So what do you do when the PABX is attacked from within LAN


#1

Hi

First-time experience with this scenario on an active site.
25 users mix of desktops and laptops.
UCM 6102 totally locked down from Wan
Sonicwall managed by IT company controlling all rules
No Vlans voice and data on one network and one set of cabling pc plug into the back of the phone.

cant create a rule on the LAN to restrict t traffic to the PABX cause the phones need to reach the PABX.
Sure we could do a reserved range for the phones then allow only that range local to the PABX.

The only time this login attempts stopped is when they closed and went home for the day. Suspect a user pc is infected and creating a path back in.

Think this is interesting as lots of companies want one simple network. Just thought I with share it since its the first time This has happened and we have hundreds of posts on remote extensions and locking down the wan connections securing the PABX on the Wan…

I used to insist on managed switches and VLANs until I followed the advice on a Spiceworks discussion why create complexity on a small network VLANs do nothing. Today it seems I may be paying the price of following that post discussion.

Hopefully, we fix it in the morning as each who logs on, we will monitor traffic and see what happens.
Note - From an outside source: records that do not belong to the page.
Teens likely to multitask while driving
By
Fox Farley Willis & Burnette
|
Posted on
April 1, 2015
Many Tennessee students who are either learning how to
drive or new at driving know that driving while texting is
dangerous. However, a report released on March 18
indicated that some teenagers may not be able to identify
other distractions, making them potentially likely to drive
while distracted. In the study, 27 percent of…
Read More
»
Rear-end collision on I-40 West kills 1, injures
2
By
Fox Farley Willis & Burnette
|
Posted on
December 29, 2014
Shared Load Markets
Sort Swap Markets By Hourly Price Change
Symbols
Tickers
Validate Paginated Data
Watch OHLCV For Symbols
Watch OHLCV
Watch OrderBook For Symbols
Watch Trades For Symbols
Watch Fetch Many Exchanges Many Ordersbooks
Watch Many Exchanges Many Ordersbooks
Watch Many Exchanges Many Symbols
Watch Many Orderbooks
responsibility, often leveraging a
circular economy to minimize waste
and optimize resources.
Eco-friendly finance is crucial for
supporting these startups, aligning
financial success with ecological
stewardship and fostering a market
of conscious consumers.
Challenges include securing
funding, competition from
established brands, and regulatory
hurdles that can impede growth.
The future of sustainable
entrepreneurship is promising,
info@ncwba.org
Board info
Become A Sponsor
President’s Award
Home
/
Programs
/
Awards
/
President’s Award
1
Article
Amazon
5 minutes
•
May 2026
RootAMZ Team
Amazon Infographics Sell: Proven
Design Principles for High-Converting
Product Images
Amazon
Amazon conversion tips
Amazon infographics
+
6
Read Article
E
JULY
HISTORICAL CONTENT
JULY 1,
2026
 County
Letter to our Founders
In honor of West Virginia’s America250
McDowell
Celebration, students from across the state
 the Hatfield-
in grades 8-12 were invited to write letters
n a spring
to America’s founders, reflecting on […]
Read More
like to hear how forum members have dealt with this has it only a matter of time before you encounter this if you already have not.


#2

between the fail to ban security settings and the http server whitelist, I am not sure what else you need to keep people out and banned from the ucm. if a user has a virus, that needs to be fixed. you should be able to capture the login attempts and track it back to the user, wireshark is your best friend


#3

thanks
wireshark showing session id owner address 192.168.1.81
only one subnet on lan which is 192.168.0.0/24

someone pc is definitely infected but its proving hard to find it ,


#4

it should also show the mac which will help id the model of the device. filter all of its traffic in wireshark, ip.addr == 192.168.1.81, paw thru the packets to id the culprit. can you access the switches arp table to id what port the mac address is on? if you cant access the switches arp table, i would open up a steady ping to the ip and start unplugging things until i cant ping it, if nothings labeled, then just wait until someone complains about it


#5

1 Use VLAN for phones
2 USe separate network (ip) for teleco + admin unit access to this network.

In short separate it and block traffic on switch/router.


#6

Just an update

Unplugged the UCM from the network so its UCM<=======Flylead=======> into my linux machine ( which is 100% clean

Alert logs still showing login attempts for external IP how is that even possible ??? time time was current with just the fly lead to my machine and I could see it has if its was live if when I refreshed I noticed it was the same set of the 5 external foreign Ips that kept on repeating. had to be something stuck in memory.

Anyway IT company resolved the issue with lan network , I factory reset UCM and all seems well know.